WORK INSTRUCTIONS: Copy the records that follow exactly, leaving nothing out.
─── GIVEN DATA ───
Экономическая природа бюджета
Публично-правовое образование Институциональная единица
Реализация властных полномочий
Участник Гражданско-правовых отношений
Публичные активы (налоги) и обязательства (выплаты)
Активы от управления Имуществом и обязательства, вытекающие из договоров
───
EXERCISE RESPONSE:
Экономическая природа бюджета
Публично-правовое образование Институциональная единица
Реализация властных полномочий
Участник Гражданско-правовых отношений
Публичные активы (налоги) и обязательства (выплаты)
Активы от управления Имуществом и обязательства, вытекающие из договоров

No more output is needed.